Education · Motivation

The Death of Motivation

 For some reason, adult human beings always seem to be involved in a desperate attempt to “find motivation” for even the most menial tasks. Does this mean that we had motivation, lost it, and are seeking it again? Did we ever understand motivation in the first place? I believe that ever child has some form of talent or ability that is raw, uncultured, and pure. My own children have begun exhibiting this natural instinct to want to do something that may or may not end up being a career, but it’s what they like to do. This is probably the most intuitive measure of passion that we will ever experience. I bet if we were to ask our parents what wacky things we used to do as kids, we’d realize that very few, if any of us actually take those desires to fruition. When is it, then, that our passion leaves us? I have spent countless months trying to pinpoint it, at least in my own life, and I believe I may have found the answer; school. The formative years of our educational experience begins before we are able to establish a social identity. Prior to kindergarten, most social settings involve primarily friends and family; those that don’t judge you to your face because they actually feel pride in your accomplishments and want to support and nurture your well-being. However, the massive education system pushes dozens of children together, scrambles the brain with unnecessary classes, and tries to remove all personality from our students. It isn’t until high school in which the student has any say over the courses they take, and even then they are forced to meet certain criteria in the means of particular classes that have been deemed by an impersonal bureaucrat in an office halfway across the country as a requirement. How, then, could it be possible for a child who is expressly interested in reading to fully develop that skill when any class involving reading or writing shares equal time with math and science? Just like a child who enjoys math is force fed classical literature, rather than utilize their passion for numbers. It is during this time, I believe, that our passion for life and motivation to follow our dreams is destroyed.
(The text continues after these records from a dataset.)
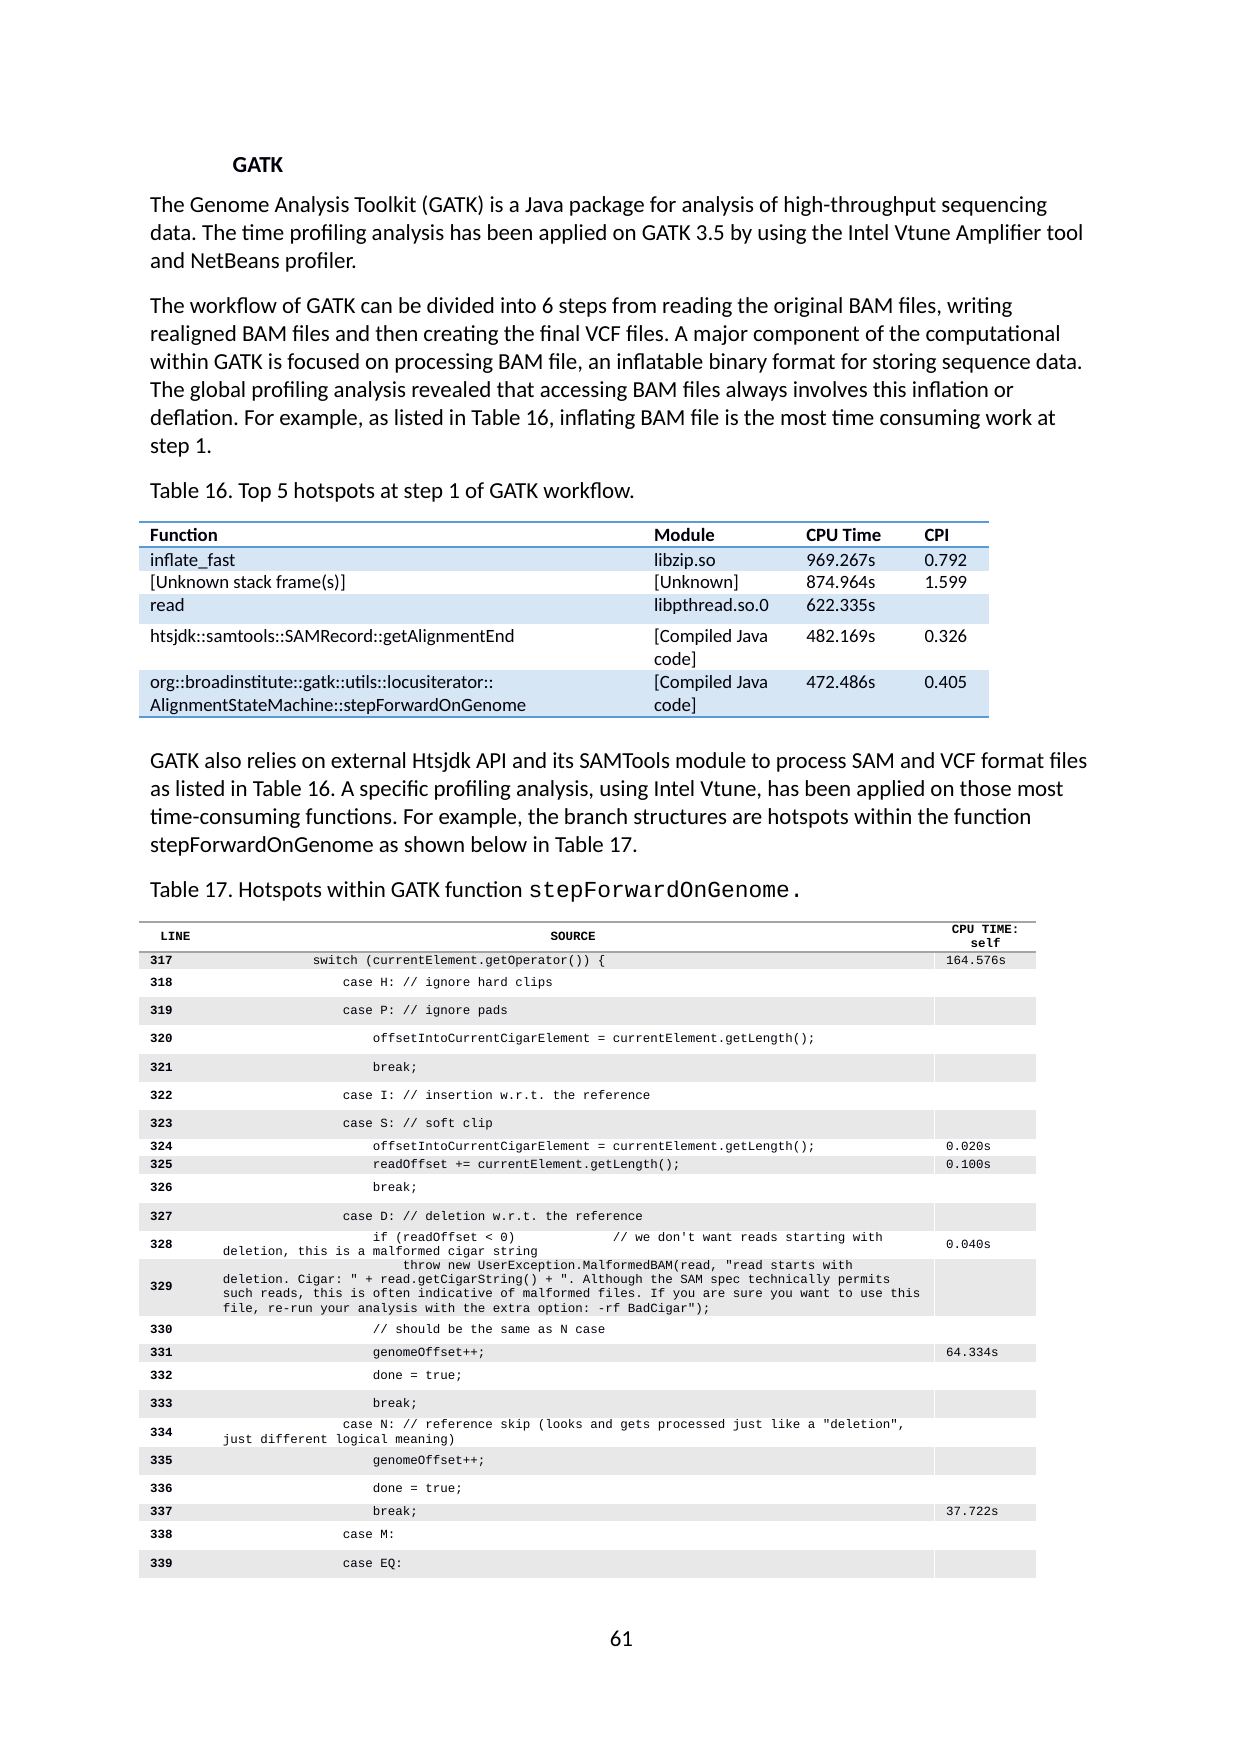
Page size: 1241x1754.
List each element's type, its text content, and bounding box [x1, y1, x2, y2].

table_cell 64.334s [935, 1344, 1036, 1362]
table_cell 0.020s [935, 1139, 1036, 1156]
table_cell [935, 1082, 1036, 1110]
table_cell 0.040s [935, 1231, 1036, 1259]
table_cell 164.576s [935, 953, 1036, 969]
table_cell libzip.so [643, 548, 795, 571]
table_cell 331 [139, 1344, 211, 1362]
table_cell // should be the same as N case [211, 1316, 934, 1344]
table_cell 969.267s [795, 548, 913, 571]
table_cell [935, 1521, 1036, 1549]
table_cell 319 [139, 997, 211, 1025]
table_cell case N: // reference skip (looks and gets processed just like a "deletion", just different logical meaning) [211, 1419, 934, 1447]
table_cell read [139, 594, 643, 624]
table_cell 482.169s [795, 624, 913, 670]
table_cell 318 [139, 969, 211, 997]
table_cell 0.100s [935, 1156, 1036, 1174]
table_cell 0.405 [913, 670, 989, 716]
table_cell 325 [139, 1156, 211, 1174]
table_cell break; [211, 1174, 934, 1202]
table_cell [935, 1419, 1036, 1447]
table_cell [Compiled Java code] [643, 624, 795, 670]
table_cell [Unknown] [643, 571, 795, 594]
table_cell [935, 969, 1036, 997]
table_cell case EQ: [211, 1550, 934, 1578]
table_cell 317 [139, 953, 211, 969]
table_cell if (readOffset < 0) // we don't want reads starting with deletion, this is a malformed cigar string [211, 1231, 934, 1259]
table_cell case S: // soft clip [211, 1110, 934, 1139]
table_cell 336 [139, 1475, 211, 1503]
table_cell [935, 997, 1036, 1025]
table_cell 0.792 [913, 548, 989, 571]
table_cell 334 [139, 1419, 211, 1447]
table_cell readOffset += currentElement.getLength(); [211, 1156, 934, 1174]
table_cell 335 [139, 1447, 211, 1475]
table_cell 333 [139, 1390, 211, 1418]
table_header SOURCE [211, 923, 934, 951]
text Table 17. Hotspots within GATK function stepForwardOnGenome. [150, 875, 1092, 904]
table_cell inflate_fast [139, 548, 643, 571]
table_cell case I: // insertion w.r.t. the reference [211, 1082, 934, 1110]
table_cell 329 [139, 1259, 211, 1316]
table_cell break; [211, 1504, 934, 1521]
table_cell offsetIntoCurrentCigarElement = currentElement.getLength(); [211, 1025, 934, 1054]
table_cell 37.722s [935, 1504, 1036, 1521]
table_cell 874.964s [795, 571, 913, 594]
text The Genome Analysis Toolkit (GATK) is a Java package for analysis of high-throughput sequencing data. The time profiling analysis has been applied on GATK 3.5 by using the Intel Vtune Amplifier tool and NetBeans profiler. [150, 191, 1092, 274]
table_cell genomeOffset++; [211, 1447, 934, 1475]
table_cell [935, 1110, 1036, 1139]
table_cell 1.599 [913, 571, 989, 594]
table_cell 472.486s [795, 670, 913, 716]
table_cell case M: [211, 1521, 934, 1549]
table_cell [935, 1025, 1036, 1054]
table_cell [Compiled Java code] [643, 670, 795, 716]
table_cell [935, 1054, 1036, 1082]
text Table 16. Top 5 hotspots at step 1 of GATK workflow. [150, 476, 1092, 504]
table_cell case H: // ignore hard clips [211, 969, 934, 997]
table_cell break; [211, 1054, 934, 1082]
text The workflow of GATK can be divided into 6 steps from reading the original BAM files, writing realigned BAM files and then creating the final VCF files. A major component of the computational within GATK is focused on processing BAM file, an inflatable binary format for storing sequence data. The global profiling analysis revealed that accessing BAM files always involves this inflation or deflation. For example, as listed in Table 16, inflating BAM file is the most time consuming work at step 1. [150, 291, 1092, 459]
table_cell 327 [139, 1203, 211, 1231]
table_cell org::broadinstitute::gatk::utils::locusiterator:: AlignmentStateMachine::stepForwardOnGenome [139, 670, 643, 716]
table_cell libpthread.so.0 [643, 594, 795, 624]
table_cell 326 [139, 1174, 211, 1202]
table_cell 323 [139, 1110, 211, 1139]
table_cell case P: // ignore pads [211, 997, 934, 1025]
table_header Module [643, 523, 795, 546]
table_cell 324 [139, 1139, 211, 1156]
table_cell [935, 1475, 1036, 1503]
table_cell throw new UserException.MalformedBAM(read, "read starts with deletion. Cigar: " + read.getCigarString() + ". Although the SAM spec technically permits such reads, this is often indicative of malformed files. If you are sure you want to use this file, re-run your analysis with the extra option: -rf BadCigar"); [211, 1259, 934, 1316]
table_cell htsjdk::samtools::SAMRecord::getAlignmentEnd [139, 624, 643, 670]
table_cell [935, 1550, 1036, 1578]
text GATK also relies on external Htsjdk API and its SAMTools module to process SAM and VCF format files as listed in Table 16. A specific profiling analysis, using Intel Vtune, has been applied on those most time-consuming functions. For example, the branch structures are hotspots within the function stepForwardOnGenome as shown below in Table 17. [150, 718, 1092, 858]
table_header LINE [139, 923, 211, 951]
table_cell case D: // deletion w.r.t. the reference [211, 1203, 934, 1231]
table_cell [935, 1447, 1036, 1475]
table_cell [935, 1259, 1036, 1316]
table_cell 332 [139, 1362, 211, 1390]
subtitle GATK [232, 150, 1092, 178]
table_cell [935, 1316, 1036, 1344]
table_cell 338 [139, 1521, 211, 1549]
table_cell genomeOffset++; [211, 1344, 934, 1362]
table_cell 339 [139, 1550, 211, 1578]
table_cell [935, 1362, 1036, 1390]
table_cell 328 [139, 1231, 211, 1259]
table_cell 322 [139, 1082, 211, 1110]
table_cell offsetIntoCurrentCigarElement = currentElement.getLength(); [211, 1139, 934, 1156]
table_cell [Unknown stack frame(s)] [139, 571, 643, 594]
table_cell 320 [139, 1025, 211, 1054]
table_cell 622.335s [795, 594, 913, 624]
table_header CPU TIME: self [935, 923, 1036, 951]
table_cell done = true; [211, 1475, 934, 1503]
table_header CPI [913, 523, 989, 546]
table_header CPU Time [795, 523, 913, 546]
table_cell done = true; [211, 1362, 934, 1390]
table_cell 321 [139, 1054, 211, 1082]
table_cell [935, 1390, 1036, 1418]
table_cell [913, 594, 989, 624]
table_cell 337 [139, 1504, 211, 1521]
table_header Function [139, 523, 643, 546]
table_cell switch (currentElement.getOperator()) { [211, 953, 934, 969]
table_cell [935, 1174, 1036, 1202]
table_cell 0.326 [913, 624, 989, 670]
table_cell 330 [139, 1316, 211, 1344]
table_cell break; [211, 1390, 934, 1418]
table_cell [935, 1203, 1036, 1231]
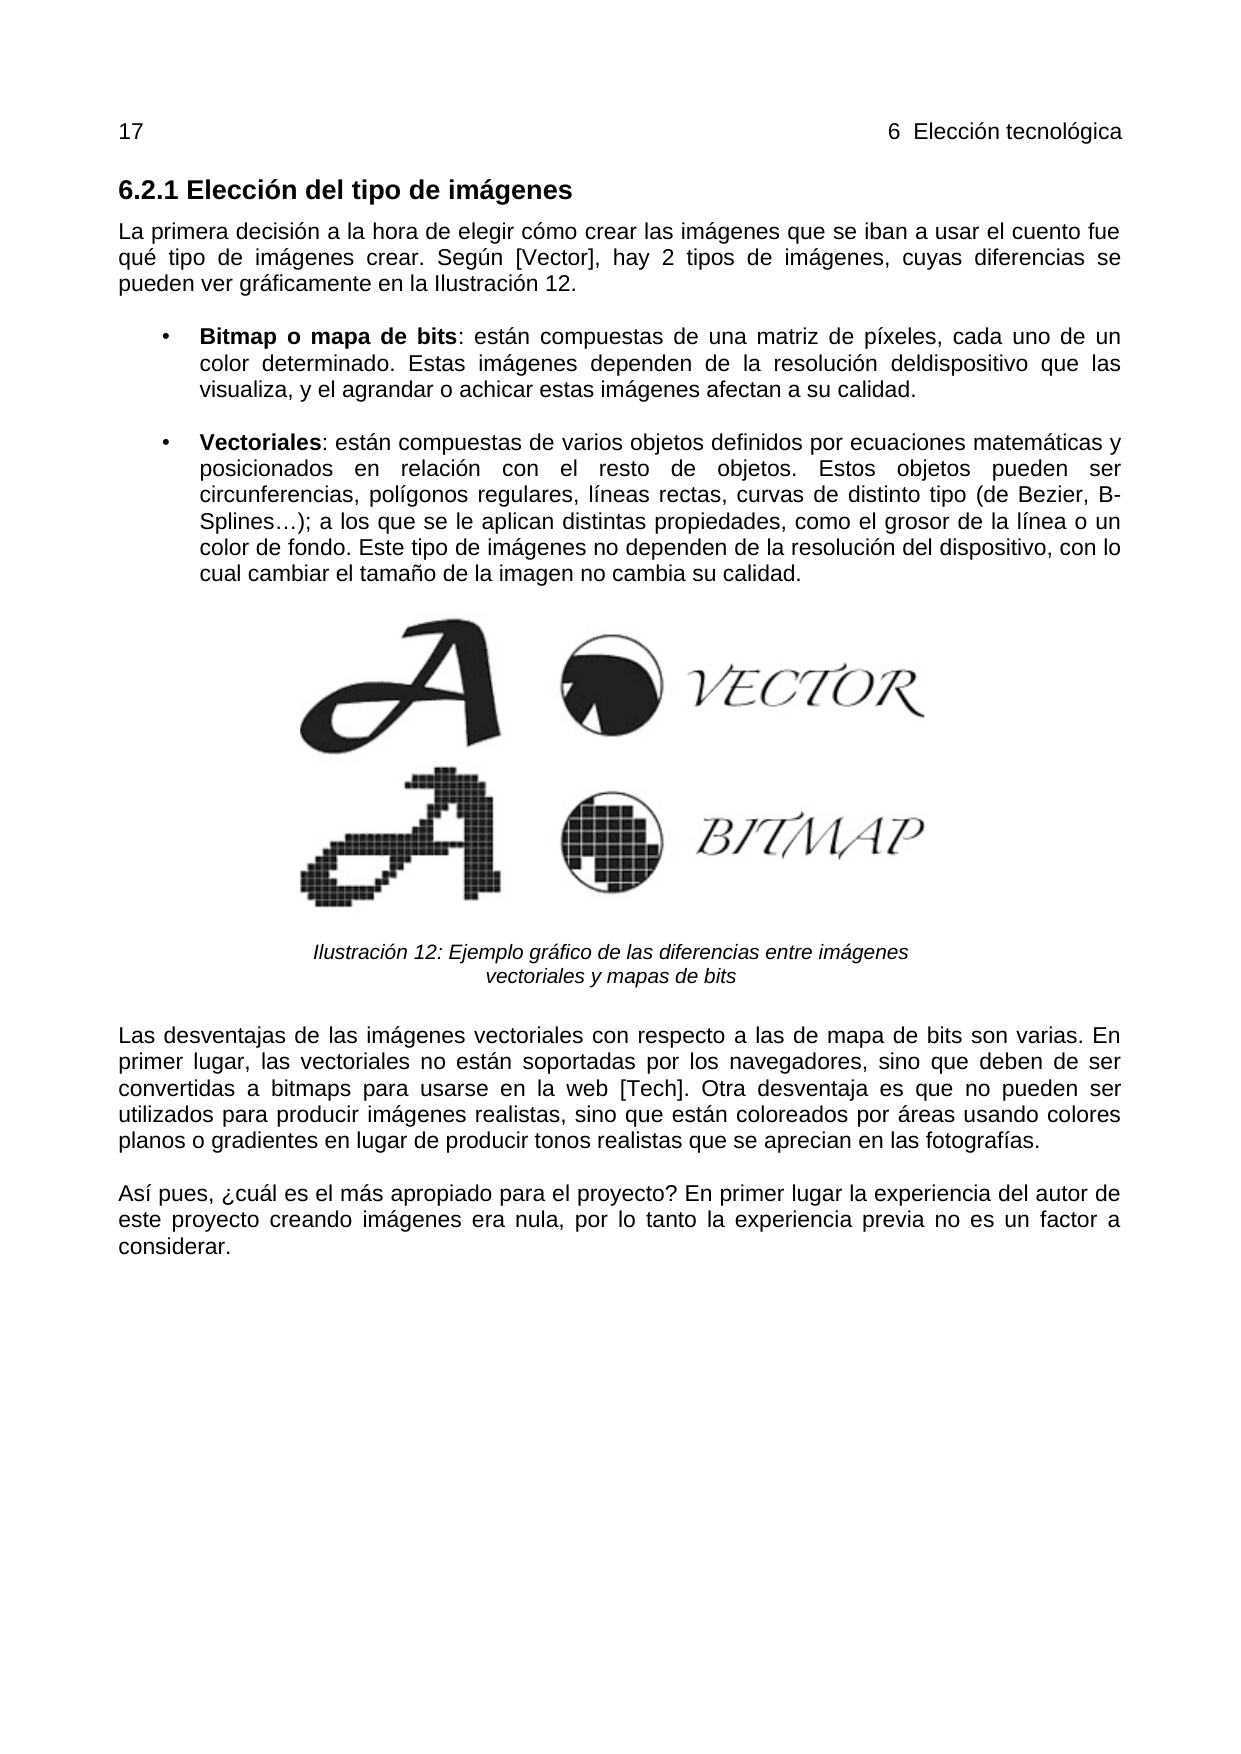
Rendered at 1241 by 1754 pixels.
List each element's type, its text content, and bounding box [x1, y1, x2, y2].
I expressly remember being six years old and in Kindergarten. My teacher asked everyone what they wanted to do for a living, and I skipped the usual “I want to to be a fireman!” or “President!” lines and went straight to “brain surgeon.” Why? Because I believed that doctors made the most money, and brain surgeons made the most of any doctor. At six years old, I wanted to forego years of wasted education on spelling and grammar, and skip straight to learning about the intricacies of the human mind. I wanted to understand glands and neuron-pathways. Had I been allowed to funnel off into a science heavy education program at that point, I may very well have ended up reaching my dream. However, I was exposed to English, Handwriting, Math, Music, Art, Physical Education, History, Geography, and this list goes on and on with classes that had nothing to do with the hard sciences having equal emphasis as Biology, Physiology, Chemistry, Anthropology, and other related disciplines. By time I graduated from high school, I wanted to be a famous rock star, because it was easier to get rich and I was good at it. The medical field today has to outsource to other nations because of the doctor shortage here in the United States of America, where as the music industry is watered down due to the massive influx of mediocre musicians trying to get rich based on some kind of promotional scheme like boys dressing like girls or wearing scary make up. I guess I made the wrong choice. Conversely, if I showed a passion for music, like my five year old is doing now, and my early education was tailored to consist of mostly music and possibly art classes, I may have been able to make that dream a reality instead. What happened? I became confused and disjointed. I was told that even though I got high marks in certain subjects that interested me, that I was a failure because I received lower grades in others that didn’t. This has happened to almost all of us, and it will only be worse for our children as this large-scale, common core education system becomes even less personal and destroys all motivation to do what we may be good at in the spirit of equality.